[Source passage Boundary: Start]

In their article Latin American politics underground: Networks, rhizomes and resistance in cartonera publishing1, Lucy Bell and Patrick O’Hare (two of the researchers leading the two-year AHRC funded cartonera project ) use Deleuze’s, Guattari’s and (one of the Argentinian cartonera precursors) Javier Barilaro’s theories on rhizomes to explain the course by which, since their beginning in the early 2000s, cartonera publishing networks developed and multiplied (to around 250 currently) across Latin America, forming underground horizontal alliances in similarly fertile social and cultural soils.

[Source passage Boundary: End]

Exercise: Please state, according to the passage on cartonera publishing, roughly how many cartonera publishing networks currently exist across Latin America.

[Supplied information Boundary: Start]

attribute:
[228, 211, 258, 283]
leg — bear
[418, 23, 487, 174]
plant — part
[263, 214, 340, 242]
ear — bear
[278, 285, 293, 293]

[Supplied information Boundary: End]

Your response: Around 250.